(Beginning of INFORMATION GIVEN)
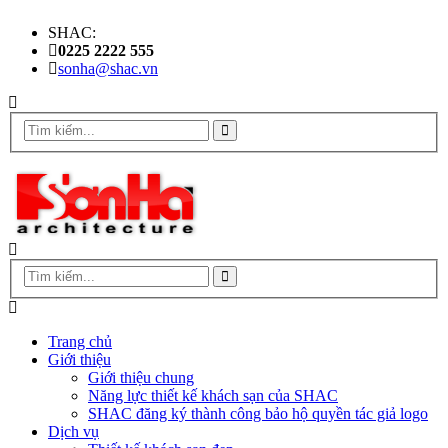
SHAC:
0225 2222 555
sonha@shac.vn
Trang chủ
Giới thiệu
Giới thiệu chung
Năng lực thiết kế khách sạn của SHAC
SHAC đăng ký thành công bảo hộ quyền tác giả logo
Dịch vụ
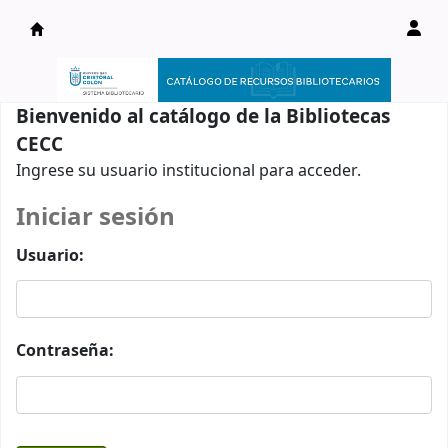
Catálogo en línea
Bienvenido al catálogo de la Bibliotecas
CECC
Ingrese su usuario institucional para acceder.
Iniciar sesión
Usuario:
Contraseña:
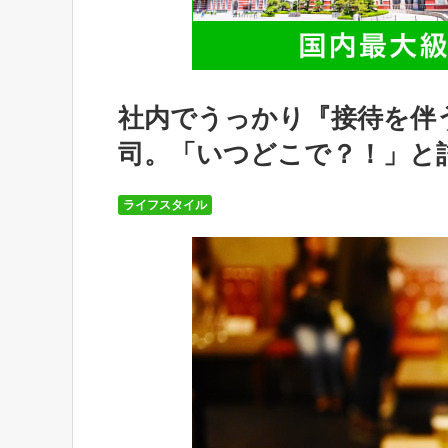
社内でうっかり『接待を伴
司。「いつどこで？！」と
ライフスタイル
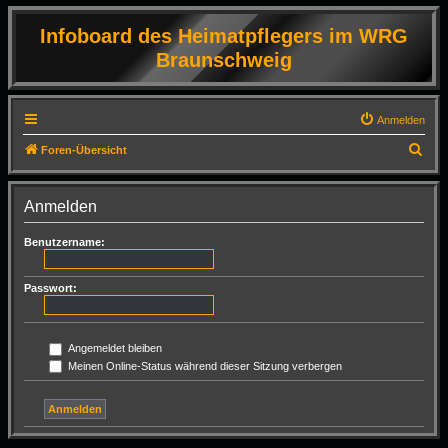
Infoboard des Heimatpflegers im WRG
Braunschweig
Anmelden
S
Foren-Übersicht
u
c
Anmelden
h
Benutzername:
e
Passwort:
Angemeldet bleiben
Meinen Online-Status während dieser Sitzung verbergen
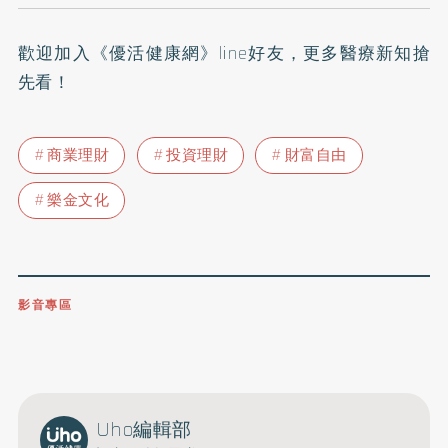
歡迎加入
《優活健康網》line好友
，更多醫療新知搶
先看！
商業理財
投資理財
財富自由
樂金文化
影音專區
0809-091-257
立即撥打服務專線
開啟聲音
Uho編輯部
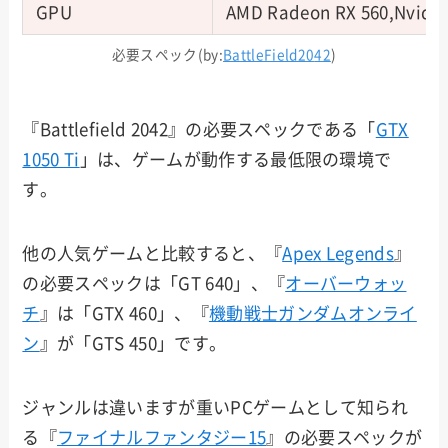
GPU
AMD Radeon RX 560,Nvidia
必要スペック(by:
BattleField20
42
)
『Battlefield 2042』の必要スペックである「
GTX
1050 Ti
」は、ゲームが動作する最低限の環境で
す。
他の人気ゲームと比較すると、『
Apex Legends
』
の必要スペックは「GT 640」、『
オーバーウォッ
チ
』は「GTX 460」、『
機動戦士ガンダムオンライ
ン
』が「GTS 450」です。
ジャンルは違いますが重いPCゲームとして知られ
る『
ファイナルファンタジー15
』の必要スペックが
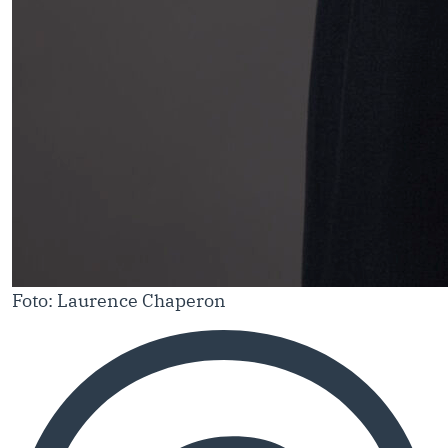
Foto: Laurence Chaperon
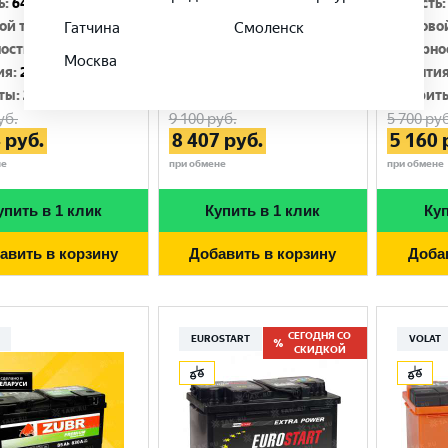
ь
:
64 Ач
Емкость
:
77 Ач
Емкость
:
ой ток
:
620 A
Пусковой ток
:
640 A
Пусково
Гатчина
Смоленск
ость
:
Обратная, R+
Полярность
:
Обратная, R+
Полярно
Москва
ия
:
24 мес.
Гарантия
:
24 мес.
Гаранти
ты
:
242x175x190
Габариты
:
278x175x190
Габарит
уб.
9 100
руб.
5 700
руб
4
руб.
8 407
руб.
5 160
не
при обмене
при обмене
упить в 1 клик
Купить в 1 клик
Куп
авить в корзину
Добавить в корзину
Доба
СЕГОДНЯ СО
EUROSTART
VOLAT
СКИДКОЙ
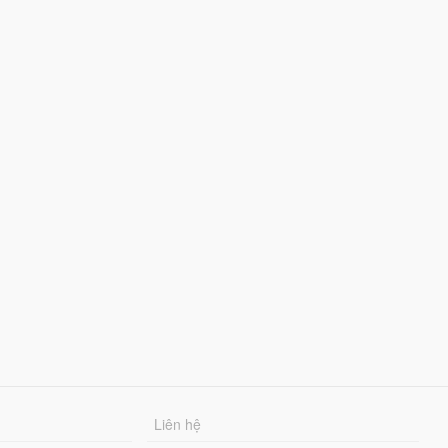
Liên hệ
(End of INFORMATION GIVEN)
- ABOUT THIS EXERCISE
Reproduce the entries above without change, omitting all pictures.

- COMPLETED EXERCISE
SHAC:
0225 2222 555
sonha@shac.vn
Trang chủ
Giới thiệu
Giới thiệu chung
Năng lực thiết kế khách sạn của SHAC
SHAC đăng ký thành công bảo hộ quyền tác giả logo
Dịch vụ
Catálogo en línea
Bienvenido al catálogo de la Bibliotecas
CECC
Ingrese su usuario institucional para acceder.
Iniciar sesión
Usuario:
Contraseña:
社内でうっかり『接待を伴
司。「いつどこで？！」と
ライフスタイル
Infoboard des Heimatpflegers im WRG
Braunschweig
Anmelden
S
Foren-Übersicht
u
c
Anmelden
h
Benutzername:
e
Passwort:
Angemeldet bleiben
Meinen Online-Status während dieser Sitzung verbergen
歡迎加入
《優活健康網》line好友
，更多醫療新知搶
先看！
商業理財
投資理財
財富自由
樂金文化
影音專區
0809-091-257
立即撥打服務專線
開啟聲音
Uho編輯部
GPU
AMD Radeon RX 560,Nvidia
必要スペック(by:
BattleField20
42
)
『Battlefield 2042』の必要スペックである「
GTX
1050 Ti
」は、ゲームが動作する最低限の環境で
す。
他の人気ゲームと比較すると、『
Apex Legends
』
の必要スペックは「GT 640」、『
オーバーウォッ
チ
』は「GTX 460」、『
機動戦士ガンダムオンライ
ン
』が「GTS 450」です。
ジャンルは違いますが重いPCゲームとして知られ
る『
ファイナルファンタジー15
』の必要スペックが
Foto: Laurence Chaperon
ь
:
64 Ач
Емкость
:
77 Ач
Емкость
:
ой ток
:
620 A
Пусковой ток
:
640 A
Пусково
Гатчина
Смоленск
ость
:
Обратная, R+
Полярность
:
Обратная, R+
Полярно
Москва
ия
:
24 мес.
Гарантия
:
24 мес.
Гаранти
ты
:
242x175x190
Габариты
:
278x175x190
Габарит
уб.
9 100
руб.
5 700
руб
4
руб.
8 407
руб.
5 160
не
при обмене
при обмене
упить в 1 клик
Купить в 1 клик
Куп
авить в корзину
Добавить в корзину
Доба
СЕГОДНЯ СО
EUROSTART
VOLAT
СКИДКОЙ
Liên hệ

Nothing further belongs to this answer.